EXERCISE DESCRIPTION: Copy the whole listing verbatim.

EXTRACTED RECORDS:
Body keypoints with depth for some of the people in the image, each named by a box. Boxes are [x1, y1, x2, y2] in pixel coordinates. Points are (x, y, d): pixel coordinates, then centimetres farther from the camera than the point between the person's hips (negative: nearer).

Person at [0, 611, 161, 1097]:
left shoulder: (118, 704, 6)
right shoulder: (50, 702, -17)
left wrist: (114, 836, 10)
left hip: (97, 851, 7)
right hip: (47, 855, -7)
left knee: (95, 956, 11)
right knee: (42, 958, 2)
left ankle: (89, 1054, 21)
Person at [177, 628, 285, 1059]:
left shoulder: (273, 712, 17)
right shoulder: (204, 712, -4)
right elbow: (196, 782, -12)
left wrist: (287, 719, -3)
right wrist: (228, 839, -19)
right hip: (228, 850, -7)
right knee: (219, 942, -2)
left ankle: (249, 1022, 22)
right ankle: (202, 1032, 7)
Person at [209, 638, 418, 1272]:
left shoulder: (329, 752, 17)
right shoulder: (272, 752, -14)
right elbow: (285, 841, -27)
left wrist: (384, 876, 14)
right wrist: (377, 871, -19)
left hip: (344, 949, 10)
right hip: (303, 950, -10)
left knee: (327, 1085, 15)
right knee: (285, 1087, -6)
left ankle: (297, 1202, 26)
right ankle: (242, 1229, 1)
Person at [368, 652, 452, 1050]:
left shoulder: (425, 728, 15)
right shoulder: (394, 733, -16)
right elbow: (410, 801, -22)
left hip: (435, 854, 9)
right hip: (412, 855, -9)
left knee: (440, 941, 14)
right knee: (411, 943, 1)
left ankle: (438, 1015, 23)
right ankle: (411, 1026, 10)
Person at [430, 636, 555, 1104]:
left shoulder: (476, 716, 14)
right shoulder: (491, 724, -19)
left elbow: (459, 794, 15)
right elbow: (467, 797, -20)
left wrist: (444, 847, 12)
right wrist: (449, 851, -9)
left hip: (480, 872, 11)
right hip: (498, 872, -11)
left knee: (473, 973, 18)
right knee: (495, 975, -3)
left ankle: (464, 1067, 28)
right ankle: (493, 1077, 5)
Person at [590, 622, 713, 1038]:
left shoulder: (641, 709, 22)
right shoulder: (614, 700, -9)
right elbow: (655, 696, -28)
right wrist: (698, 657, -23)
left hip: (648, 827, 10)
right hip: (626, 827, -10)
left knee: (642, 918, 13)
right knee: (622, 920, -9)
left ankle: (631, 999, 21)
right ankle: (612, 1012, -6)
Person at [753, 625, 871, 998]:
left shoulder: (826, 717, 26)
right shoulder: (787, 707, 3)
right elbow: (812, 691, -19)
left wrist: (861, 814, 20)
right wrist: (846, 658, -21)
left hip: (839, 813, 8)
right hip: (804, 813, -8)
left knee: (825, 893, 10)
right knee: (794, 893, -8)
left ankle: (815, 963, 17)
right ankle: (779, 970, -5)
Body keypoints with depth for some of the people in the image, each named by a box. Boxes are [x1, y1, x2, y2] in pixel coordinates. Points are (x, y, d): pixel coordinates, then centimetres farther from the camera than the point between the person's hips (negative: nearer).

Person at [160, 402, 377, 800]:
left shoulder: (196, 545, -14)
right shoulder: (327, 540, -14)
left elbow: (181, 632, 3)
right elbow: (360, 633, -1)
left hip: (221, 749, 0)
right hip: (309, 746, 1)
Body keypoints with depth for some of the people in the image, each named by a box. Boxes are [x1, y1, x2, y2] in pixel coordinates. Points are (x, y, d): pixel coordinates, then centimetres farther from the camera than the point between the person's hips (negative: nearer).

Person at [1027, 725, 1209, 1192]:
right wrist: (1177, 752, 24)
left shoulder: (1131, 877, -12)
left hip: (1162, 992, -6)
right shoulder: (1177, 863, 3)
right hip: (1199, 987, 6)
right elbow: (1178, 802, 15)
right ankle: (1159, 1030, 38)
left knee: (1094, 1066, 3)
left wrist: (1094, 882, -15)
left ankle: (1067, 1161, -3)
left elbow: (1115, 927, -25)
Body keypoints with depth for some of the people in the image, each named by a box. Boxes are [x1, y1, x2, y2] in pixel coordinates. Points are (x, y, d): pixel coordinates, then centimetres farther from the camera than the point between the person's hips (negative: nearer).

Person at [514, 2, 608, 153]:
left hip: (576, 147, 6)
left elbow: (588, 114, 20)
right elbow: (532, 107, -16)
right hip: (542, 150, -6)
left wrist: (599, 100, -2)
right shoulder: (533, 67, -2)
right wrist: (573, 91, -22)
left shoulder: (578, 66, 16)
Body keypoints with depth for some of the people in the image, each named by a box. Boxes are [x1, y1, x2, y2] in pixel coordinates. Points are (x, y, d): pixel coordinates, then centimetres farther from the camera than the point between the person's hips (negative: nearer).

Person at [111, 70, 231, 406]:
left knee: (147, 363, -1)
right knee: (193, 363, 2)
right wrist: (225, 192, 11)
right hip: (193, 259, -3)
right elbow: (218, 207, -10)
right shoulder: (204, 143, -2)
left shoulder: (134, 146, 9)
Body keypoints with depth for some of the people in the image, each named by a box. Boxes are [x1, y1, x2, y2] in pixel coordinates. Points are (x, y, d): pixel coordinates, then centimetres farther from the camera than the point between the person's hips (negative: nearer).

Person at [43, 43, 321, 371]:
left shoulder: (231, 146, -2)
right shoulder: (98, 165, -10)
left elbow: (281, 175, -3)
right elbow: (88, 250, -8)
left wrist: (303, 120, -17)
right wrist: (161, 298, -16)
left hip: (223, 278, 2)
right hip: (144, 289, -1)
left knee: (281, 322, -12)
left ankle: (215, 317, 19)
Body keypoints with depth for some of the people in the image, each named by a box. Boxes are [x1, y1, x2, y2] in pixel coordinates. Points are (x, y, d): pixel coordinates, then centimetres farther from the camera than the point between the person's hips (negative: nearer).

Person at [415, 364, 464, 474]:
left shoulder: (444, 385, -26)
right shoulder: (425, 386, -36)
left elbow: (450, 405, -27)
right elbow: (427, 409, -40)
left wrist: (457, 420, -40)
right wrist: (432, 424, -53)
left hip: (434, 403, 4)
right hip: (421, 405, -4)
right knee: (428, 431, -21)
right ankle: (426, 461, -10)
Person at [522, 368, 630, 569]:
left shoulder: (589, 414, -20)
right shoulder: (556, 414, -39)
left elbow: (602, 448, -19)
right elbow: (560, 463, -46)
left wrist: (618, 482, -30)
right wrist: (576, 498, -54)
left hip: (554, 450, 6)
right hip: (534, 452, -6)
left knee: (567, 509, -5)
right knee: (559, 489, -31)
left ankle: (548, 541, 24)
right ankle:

TASK RESPONSE:
Body keypoints with depth for some of the people in the image, each named by a box. Boxes are [x1, y1, x2, y2] in pixel coordinates. Points are (x, y, d): pixel coordinates, then centimetres farther from the camera than the point between the person's hips (negative: nearer).

Person at [0, 611, 161, 1097]:
left shoulder: (118, 704, 6)
right shoulder: (50, 702, -17)
left wrist: (114, 836, 10)
left hip: (97, 851, 7)
right hip: (47, 855, -7)
left knee: (95, 956, 11)
right knee: (42, 958, 2)
left ankle: (89, 1054, 21)
Person at [177, 628, 285, 1059]:
left shoulder: (273, 712, 17)
right shoulder: (204, 712, -4)
right elbow: (196, 782, -12)
left wrist: (287, 719, -3)
right wrist: (228, 839, -19)
right hip: (228, 850, -7)
right knee: (219, 942, -2)
left ankle: (249, 1022, 22)
right ankle: (202, 1032, 7)
Person at [209, 638, 418, 1272]:
left shoulder: (329, 752, 17)
right shoulder: (272, 752, -14)
right elbow: (285, 841, -27)
left wrist: (384, 876, 14)
right wrist: (377, 871, -19)
left hip: (344, 949, 10)
right hip: (303, 950, -10)
left knee: (327, 1085, 15)
right knee: (285, 1087, -6)
left ankle: (297, 1202, 26)
right ankle: (242, 1229, 1)
Person at [368, 652, 452, 1050]:
left shoulder: (425, 728, 15)
right shoulder: (394, 733, -16)
right elbow: (410, 801, -22)
left hip: (435, 854, 9)
right hip: (412, 855, -9)
left knee: (440, 941, 14)
right knee: (411, 943, 1)
left ankle: (438, 1015, 23)
right ankle: (411, 1026, 10)
Person at [430, 636, 555, 1104]:
left shoulder: (476, 716, 14)
right shoulder: (491, 724, -19)
left elbow: (459, 794, 15)
right elbow: (467, 797, -20)
left wrist: (444, 847, 12)
right wrist: (449, 851, -9)
left hip: (480, 872, 11)
right hip: (498, 872, -11)
left knee: (473, 973, 18)
right knee: (495, 975, -3)
left ankle: (464, 1067, 28)
right ankle: (493, 1077, 5)
Person at [590, 622, 713, 1038]:
left shoulder: (641, 709, 22)
right shoulder: (614, 700, -9)
right elbow: (655, 696, -28)
right wrist: (698, 657, -23)
left hip: (648, 827, 10)
right hip: (626, 827, -10)
left knee: (642, 918, 13)
right knee: (622, 920, -9)
left ankle: (631, 999, 21)
right ankle: (612, 1012, -6)
Person at [753, 625, 871, 998]:
left shoulder: (826, 717, 26)
right shoulder: (787, 707, 3)
right elbow: (812, 691, -19)
left wrist: (861, 814, 20)
right wrist: (846, 658, -21)
left hip: (839, 813, 8)
right hip: (804, 813, -8)
left knee: (825, 893, 10)
right knee: (794, 893, -8)
left ankle: (815, 963, 17)
right ankle: (779, 970, -5)
Body keypoints with depth for some of the people in the image, each named by a box. Boxes are [x1, y1, x2, y2] in pixel coordinates. Points are (x, y, d): pixel coordinates, then centimetres farther from the camera than the point between the person's hips (negative: nearer).

Person at [160, 402, 377, 800]:
left shoulder: (196, 545, -14)
right shoulder: (327, 540, -14)
left elbow: (181, 632, 3)
right elbow: (360, 633, -1)
left hip: (221, 749, 0)
right hip: (309, 746, 1)
Body keypoints with depth for some of the people in the image, each named by a box. Boxes are [x1, y1, x2, y2] in pixel coordinates. Points are (x, y, d): pixel coordinates, then centimetres farther from the camera than the point between the person's hips (negative: nearer).

Person at [1027, 725, 1209, 1192]:
right wrist: (1177, 752, 24)
left shoulder: (1131, 877, -12)
left hip: (1162, 992, -6)
right shoulder: (1177, 863, 3)
right hip: (1199, 987, 6)
right elbow: (1178, 802, 15)
right ankle: (1159, 1030, 38)
left knee: (1094, 1066, 3)
left wrist: (1094, 882, -15)
left ankle: (1067, 1161, -3)
left elbow: (1115, 927, -25)
Body keypoints with depth for some of the people in the image, each named by a box. Boxes are [x1, y1, x2, y2] in pixel coordinates. Points are (x, y, d): pixel coordinates, then centimetres farther from the camera than the point between the person's hips (negative: nearer).

Person at [514, 2, 608, 153]:
left hip: (576, 147, 6)
left elbow: (588, 114, 20)
right elbow: (532, 107, -16)
right hip: (542, 150, -6)
left wrist: (599, 100, -2)
right shoulder: (533, 67, -2)
right wrist: (573, 91, -22)
left shoulder: (578, 66, 16)
Body keypoints with depth for some of the people in the image, each named by a box. Boxes are [x1, y1, x2, y2] in pixel coordinates. Points are (x, y, d): pixel coordinates, then centimetres farther from the camera than the point between the person's hips (negative: nearer).

Person at [111, 70, 231, 406]:
left knee: (147, 363, -1)
right knee: (193, 363, 2)
right wrist: (225, 192, 11)
right hip: (193, 259, -3)
right elbow: (218, 207, -10)
right shoulder: (204, 143, -2)
left shoulder: (134, 146, 9)
Body keypoints with depth for some of the people in the image, each named by a box. Boxes are [x1, y1, x2, y2] in pixel coordinates. Points are (x, y, d): pixel coordinates, then centimetres farther from the camera than the point between the person's hips (negative: nearer).

Person at [43, 43, 321, 371]:
left shoulder: (231, 146, -2)
right shoulder: (98, 165, -10)
left elbow: (281, 175, -3)
right elbow: (88, 250, -8)
left wrist: (303, 120, -17)
right wrist: (161, 298, -16)
left hip: (223, 278, 2)
right hip: (144, 289, -1)
left knee: (281, 322, -12)
left ankle: (215, 317, 19)
Body keypoints with depth for some of the people in the image, each named by a box. Boxes are [x1, y1, x2, y2] in pixel coordinates. Points are (x, y, d): pixel coordinates, then centimetres farther from the camera than the point between the person's hips (negative: nearer).

Person at [415, 364, 464, 474]:
left shoulder: (444, 385, -26)
right shoulder: (425, 386, -36)
left elbow: (450, 405, -27)
right elbow: (427, 409, -40)
left wrist: (457, 420, -40)
right wrist: (432, 424, -53)
left hip: (434, 403, 4)
right hip: (421, 405, -4)
right knee: (428, 431, -21)
right ankle: (426, 461, -10)
Person at [522, 368, 630, 569]:
left shoulder: (589, 414, -20)
right shoulder: (556, 414, -39)
left elbow: (602, 448, -19)
right elbow: (560, 463, -46)
left wrist: (618, 482, -30)
right wrist: (576, 498, -54)
left hip: (554, 450, 6)
right hip: (534, 452, -6)
left knee: (567, 509, -5)
right knee: (559, 489, -31)
left ankle: (548, 541, 24)
right ankle:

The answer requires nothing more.